WHAT NEEDS TO BE DONE:
Read through the entries below and return each line with the word "center".

[Stored records]
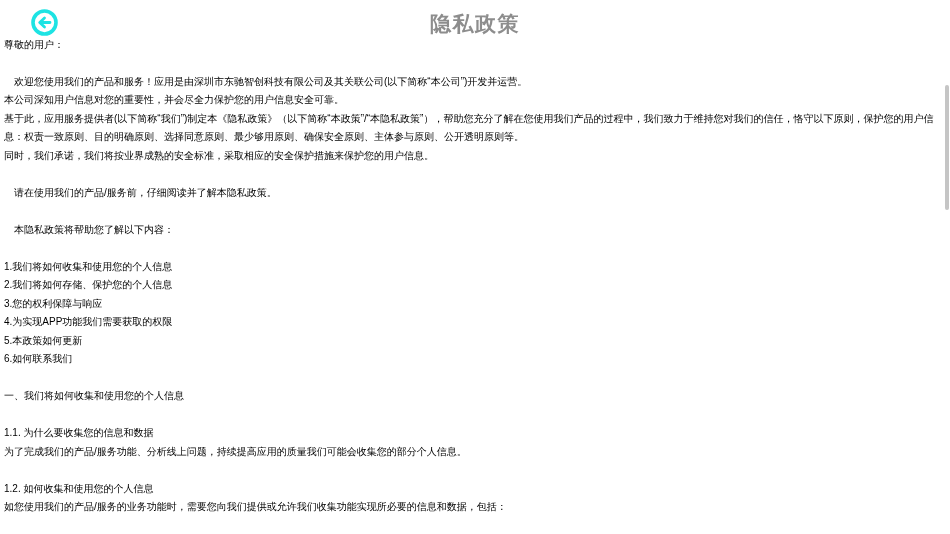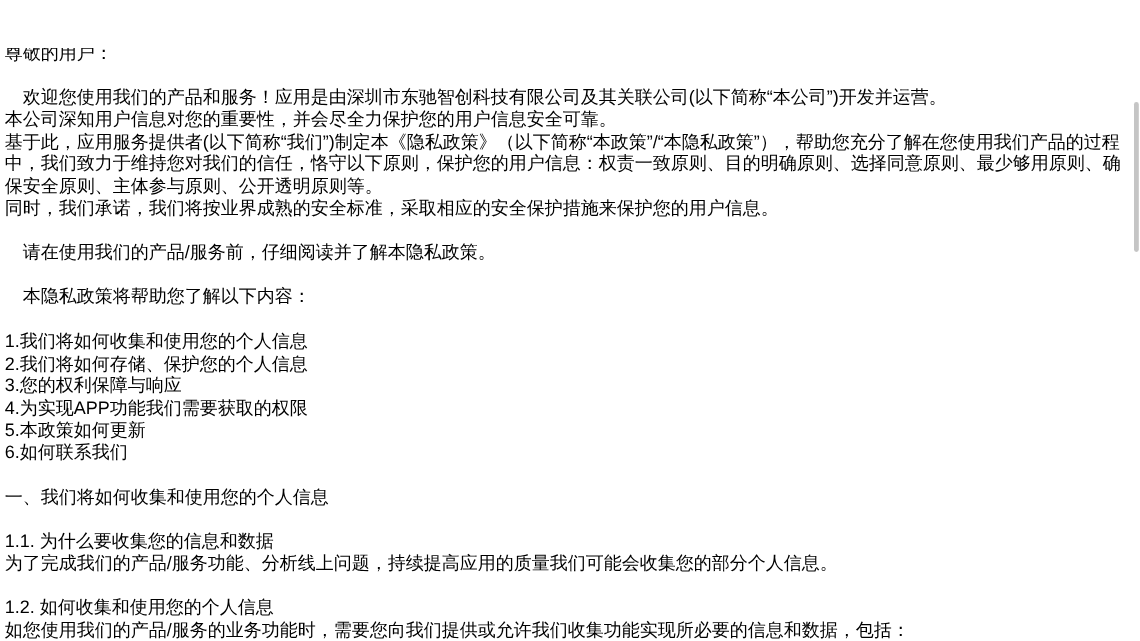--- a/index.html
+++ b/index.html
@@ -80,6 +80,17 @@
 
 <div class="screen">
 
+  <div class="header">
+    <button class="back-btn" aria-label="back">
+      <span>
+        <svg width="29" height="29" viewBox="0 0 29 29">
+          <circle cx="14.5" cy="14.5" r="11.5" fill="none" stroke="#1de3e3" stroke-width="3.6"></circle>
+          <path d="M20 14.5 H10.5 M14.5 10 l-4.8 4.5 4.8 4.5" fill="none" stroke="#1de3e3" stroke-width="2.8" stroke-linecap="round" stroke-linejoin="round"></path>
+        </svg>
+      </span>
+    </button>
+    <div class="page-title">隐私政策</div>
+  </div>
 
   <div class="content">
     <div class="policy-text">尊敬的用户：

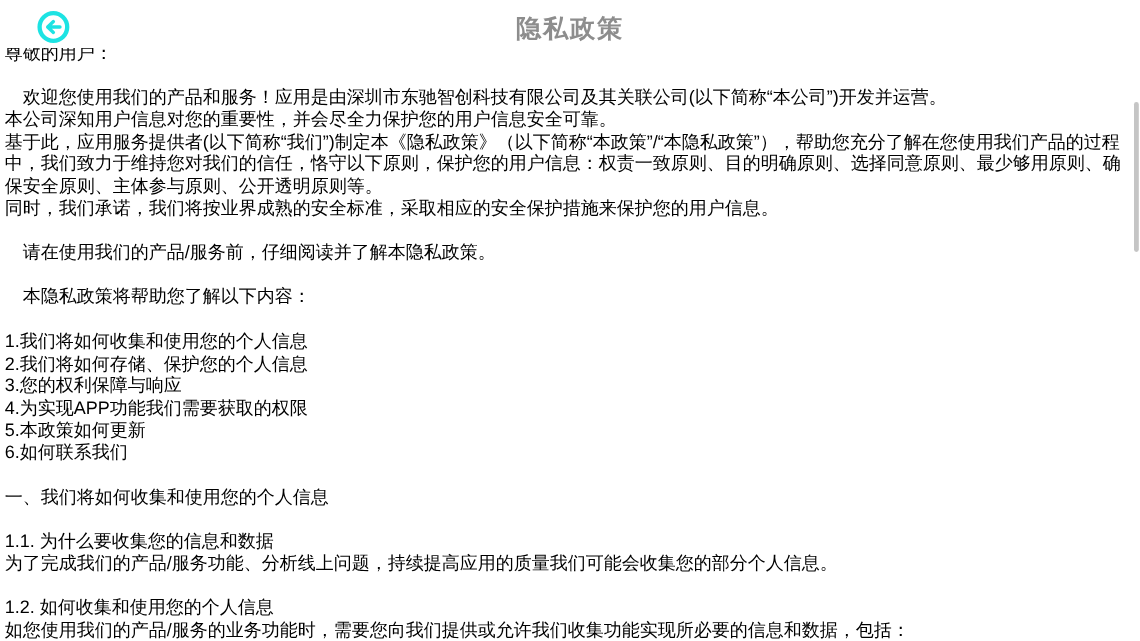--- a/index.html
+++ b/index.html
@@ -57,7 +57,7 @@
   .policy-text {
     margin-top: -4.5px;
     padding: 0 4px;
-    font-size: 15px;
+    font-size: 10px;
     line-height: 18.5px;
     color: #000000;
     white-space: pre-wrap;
==
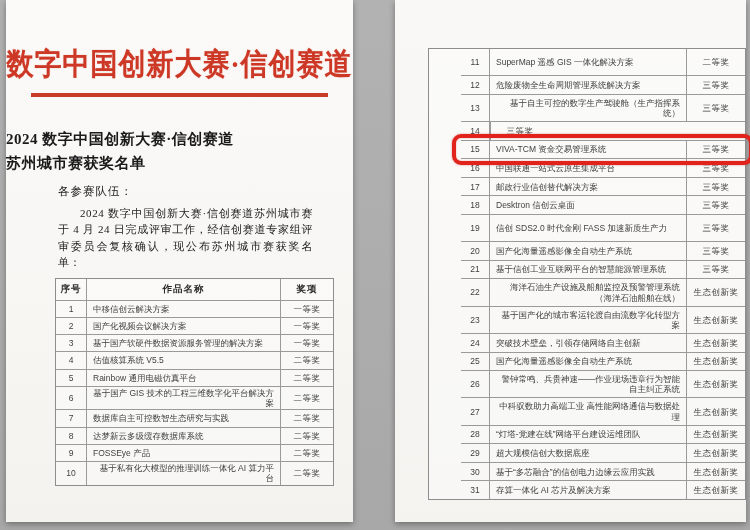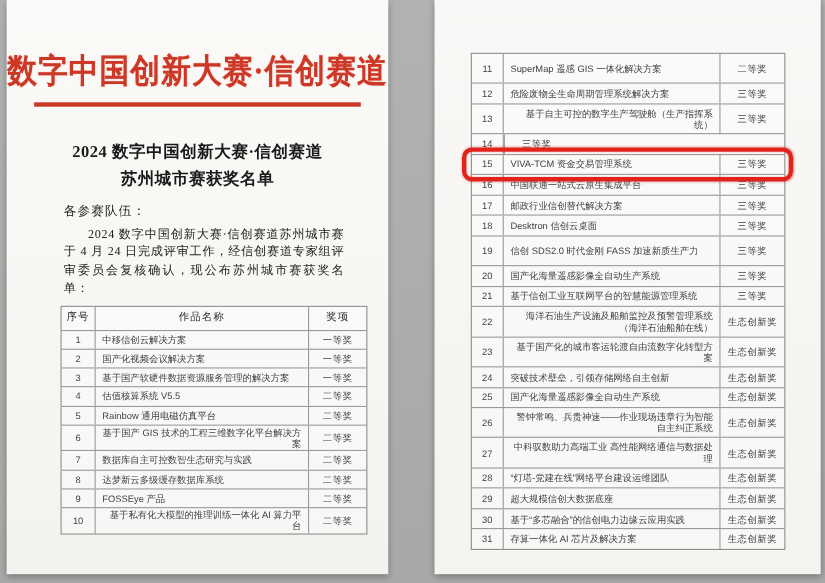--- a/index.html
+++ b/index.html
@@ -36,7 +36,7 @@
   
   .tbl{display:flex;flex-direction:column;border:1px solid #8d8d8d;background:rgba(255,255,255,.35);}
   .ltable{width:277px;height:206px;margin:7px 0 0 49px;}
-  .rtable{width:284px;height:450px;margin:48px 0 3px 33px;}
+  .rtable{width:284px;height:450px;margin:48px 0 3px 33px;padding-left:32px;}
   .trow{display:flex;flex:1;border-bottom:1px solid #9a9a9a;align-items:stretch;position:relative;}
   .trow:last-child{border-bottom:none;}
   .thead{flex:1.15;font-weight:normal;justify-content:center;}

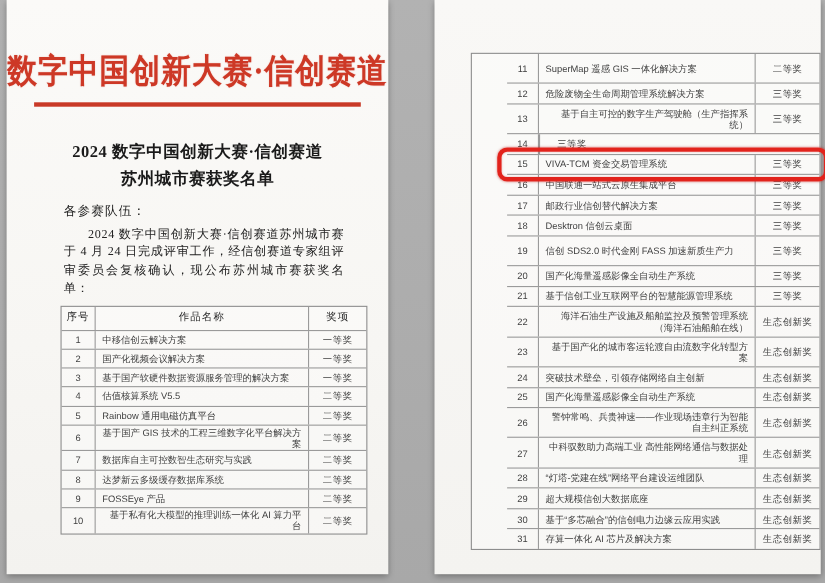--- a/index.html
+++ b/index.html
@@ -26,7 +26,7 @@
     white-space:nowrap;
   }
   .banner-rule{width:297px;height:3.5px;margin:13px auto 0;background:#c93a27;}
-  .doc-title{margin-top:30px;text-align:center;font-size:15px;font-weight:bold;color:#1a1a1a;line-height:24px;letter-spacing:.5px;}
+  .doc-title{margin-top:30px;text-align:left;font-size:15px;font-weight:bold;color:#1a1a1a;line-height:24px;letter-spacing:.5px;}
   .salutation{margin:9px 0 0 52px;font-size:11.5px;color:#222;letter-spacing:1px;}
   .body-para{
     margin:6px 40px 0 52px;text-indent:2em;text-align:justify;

EXERCISE RESPONSE:
   .thead{flex:1.15;font-weight:normal;justify-content:center;}
-  .doc-title{margin-top:30px;text-align:center;font-size:15px;font-weight:bold;color:#1a1a1a;line-height:24px;letter-spacing:.5px;}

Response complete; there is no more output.